▶ **Task requirements**: Each record below must come back exactly as written; its pictures must not.

Collected data
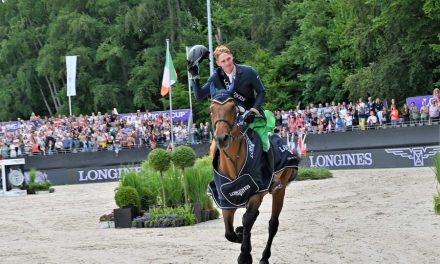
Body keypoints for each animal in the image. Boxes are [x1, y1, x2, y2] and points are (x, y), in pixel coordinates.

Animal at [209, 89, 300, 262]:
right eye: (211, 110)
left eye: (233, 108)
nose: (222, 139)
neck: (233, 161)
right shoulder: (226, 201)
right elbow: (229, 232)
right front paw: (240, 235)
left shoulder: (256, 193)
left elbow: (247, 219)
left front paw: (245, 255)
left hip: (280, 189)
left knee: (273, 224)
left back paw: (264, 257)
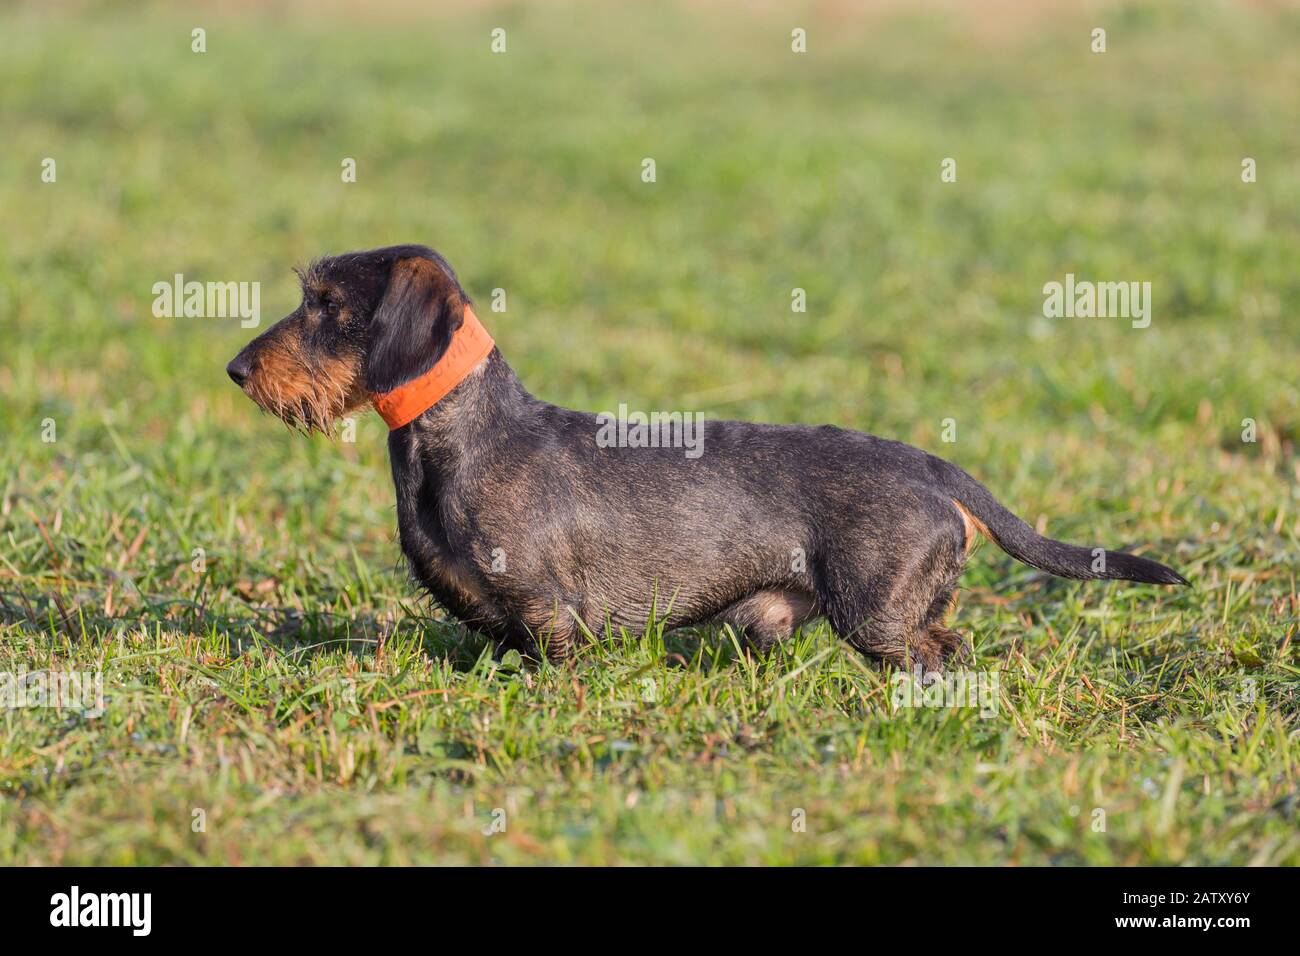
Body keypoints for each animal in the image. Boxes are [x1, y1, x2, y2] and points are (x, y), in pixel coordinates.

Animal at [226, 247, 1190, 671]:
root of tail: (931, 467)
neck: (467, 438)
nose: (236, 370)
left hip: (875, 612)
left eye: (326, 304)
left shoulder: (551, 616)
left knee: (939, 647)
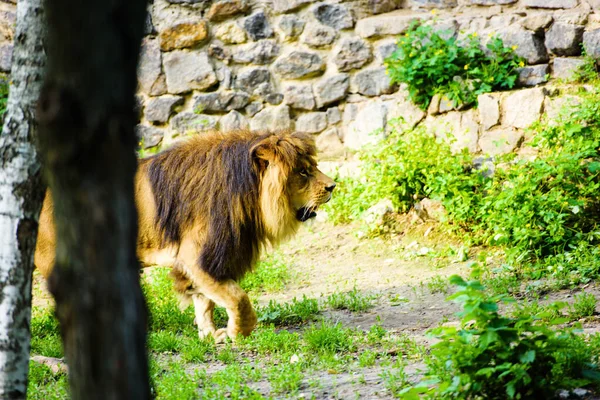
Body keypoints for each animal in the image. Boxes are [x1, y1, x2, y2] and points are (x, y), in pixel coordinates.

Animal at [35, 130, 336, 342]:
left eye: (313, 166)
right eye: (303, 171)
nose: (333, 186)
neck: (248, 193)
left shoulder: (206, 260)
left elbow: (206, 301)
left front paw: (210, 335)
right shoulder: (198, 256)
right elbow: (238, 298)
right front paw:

▶ **Exercise solution**:
Body keypoints for each animal in the image. Boxes are [x1, y1, x2, y2] and points are (x, y), in pixel coordinates.

Animal at [209, 89, 300, 262]:
right eye: (211, 110)
left eye: (233, 108)
nose: (222, 139)
neck: (233, 161)
right shoulder: (226, 201)
right elbow: (229, 232)
right front paw: (240, 235)
left shoulder: (256, 193)
left elbow: (247, 219)
left front paw: (245, 255)
left hip: (280, 189)
left knee: (273, 224)
left back paw: (264, 257)
Body keypoints for each animal in the image. Boxes are [x1, y1, x2, y2] and points are (x, y), in pixel coordinates.

Animal at [226, 247, 1190, 671]:
root of tail: (931, 467)
neck: (467, 438)
nose: (236, 370)
left hip: (875, 612)
left eye: (326, 304)
left shoulder: (551, 616)
left knee: (939, 647)
Body keypoints for each animal in the image. Boxes are [x1, y1, x2, y2] and points are (x, y), in pixel coordinates.

Animal at [35, 130, 336, 342]:
left eye: (313, 166)
right eye: (303, 171)
nose: (333, 186)
neck: (248, 193)
left shoulder: (206, 260)
left elbow: (206, 301)
left front paw: (210, 335)
right shoulder: (198, 256)
right elbow: (238, 298)
right front paw:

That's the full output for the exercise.